[Records contained in a dataset]
= Beginning of Section =

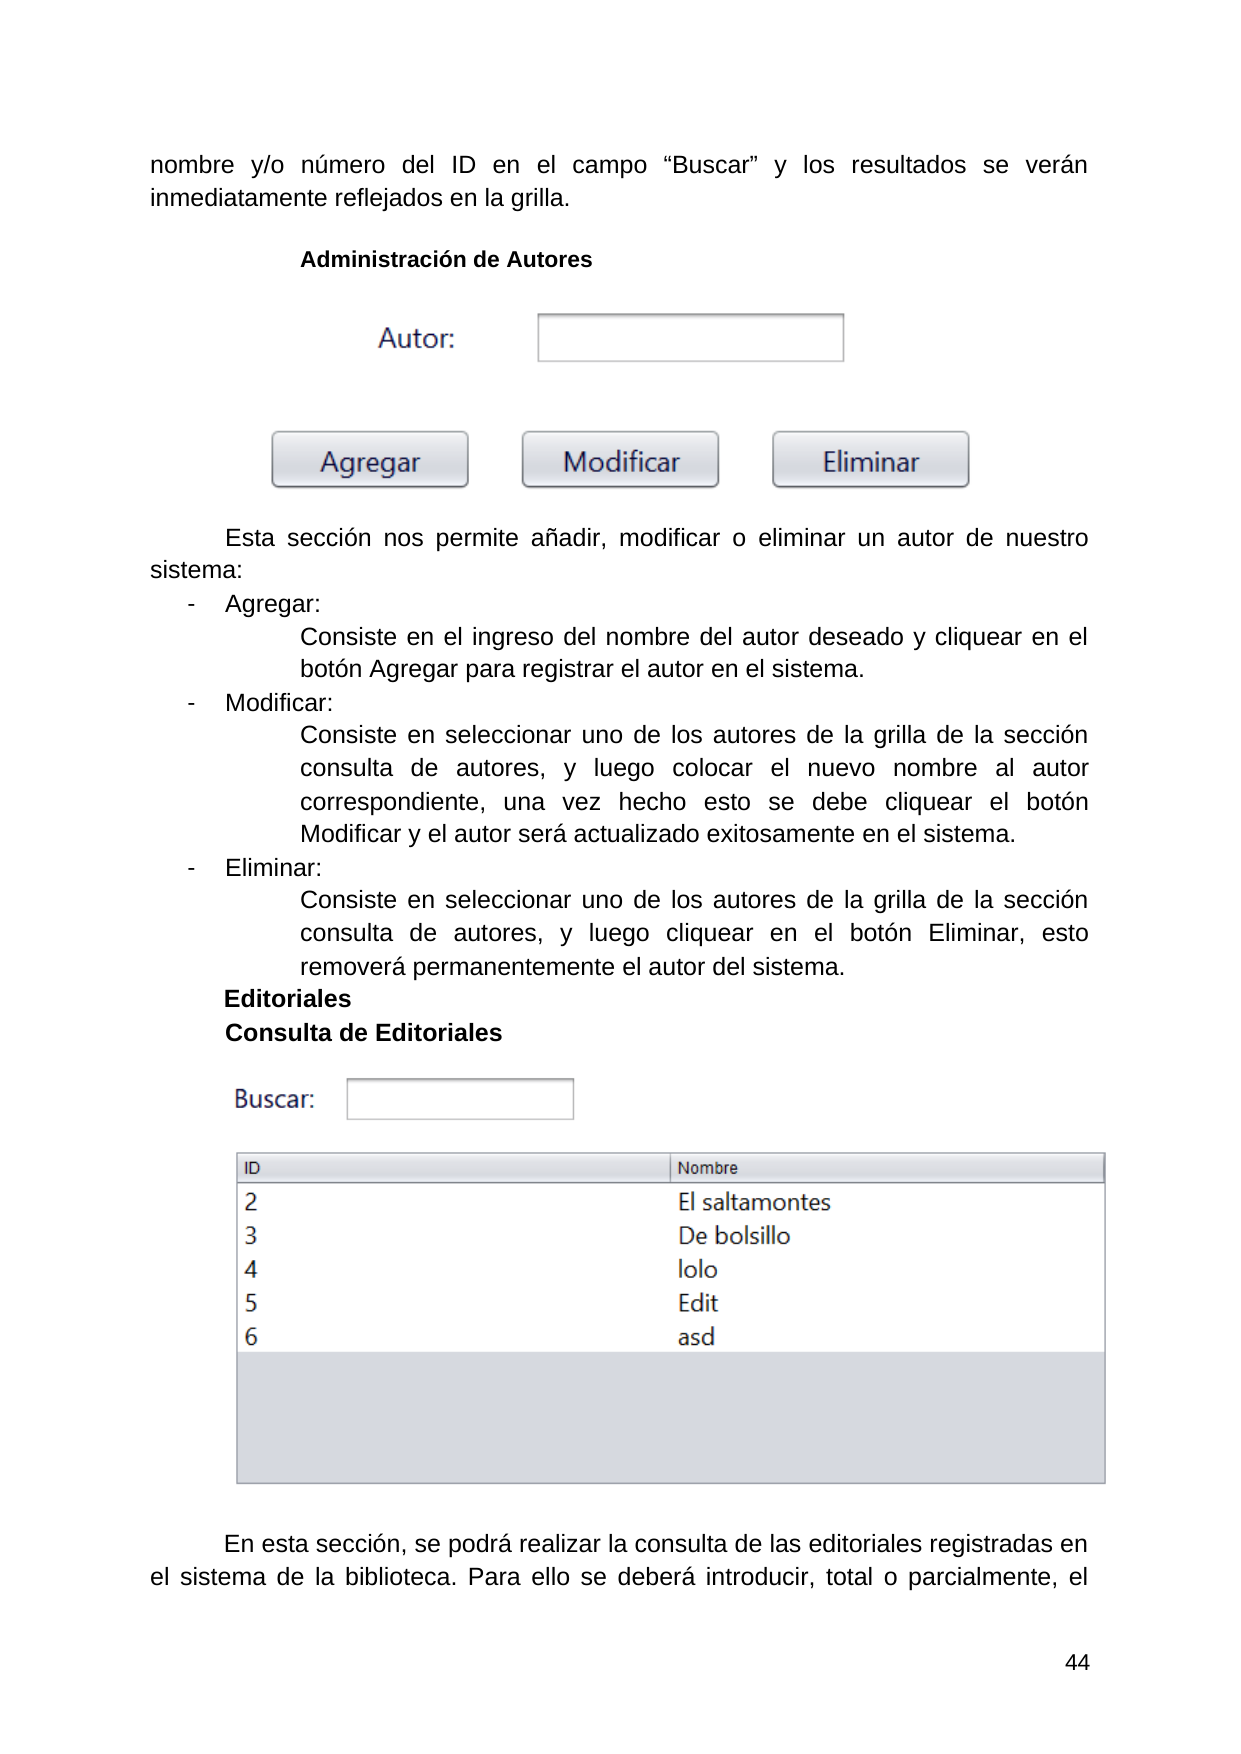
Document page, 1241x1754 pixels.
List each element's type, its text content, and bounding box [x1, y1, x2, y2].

text Esta sección nos permite añadir, modificar o eliminar un autor de nuestro sistema: [150, 522, 1090, 584]
text Consulta de Editoriales [150, 1017, 1090, 1046]
list Modificar: [187, 687, 1090, 718]
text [150, 150, 1090, 212]
picture [264, 276, 976, 519]
list Eliminar: [187, 852, 1090, 883]
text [150, 1529, 1090, 1591]
list Consiste en el ingreso del nombre del autor deseado y cliquear en el botón Agregar para registrar el autor en el sistema. [300, 621, 1090, 683]
list Agregar: [187, 588, 1090, 619]
list Consiste en seleccionar uno de los autores de la grilla de la sección consulta de autores, y luego cliquear en el botón Eliminar, esto removerá permanentemente el autor del sistema. [300, 885, 1090, 980]
list Consiste en seleccionar uno de los autores de la grilla de la sección consulta de autores, y luego colocar el nuevo nombre al autor correspondiente, una vez hecho esto se debe cliquear el botón Modificar y el autor será actualizado exitosamente en el sistema. [300, 720, 1090, 848]
text Administración de Autores [150, 246, 1090, 273]
picture [223, 1050, 1110, 1526]
text Editoriales [150, 984, 1090, 1013]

= End of Section =

▶ **Problem**:
Without the pictures, give every line above again exactly.

▶ **Result of the exercise**:
Document page, 1241x1754 pixels.
List each element's type, its text content, and bounding box [x1, y1, x2, y2].

text Esta sección nos permite añadir, modificar o eliminar un autor de nuestro sistema: [150, 522, 1090, 584]
text Consulta de Editoriales [150, 1017, 1090, 1046]
list Modificar: [187, 687, 1090, 718]
text [150, 150, 1090, 212]
picture [264, 276, 976, 519]
list Eliminar: [187, 852, 1090, 883]
text [150, 1529, 1090, 1591]
list Consiste en el ingreso del nombre del autor deseado y cliquear en el botón Agregar para registrar el autor en el sistema. [300, 621, 1090, 683]
list Agregar: [187, 588, 1090, 619]
list Consiste en seleccionar uno de los autores de la grilla de la sección consulta de autores, y luego cliquear en el botón Eliminar, esto removerá permanentemente el autor del sistema. [300, 885, 1090, 980]
list Consiste en seleccionar uno de los autores de la grilla de la sección consulta de autores, y luego colocar el nuevo nombre al autor correspondiente, una vez hecho esto se debe cliquear el botón Modificar y el autor será actualizado exitosamente en el sistema. [300, 720, 1090, 848]
text Administración de Autores [150, 246, 1090, 273]
picture [223, 1050, 1110, 1526]
text Editoriales [150, 984, 1090, 1013]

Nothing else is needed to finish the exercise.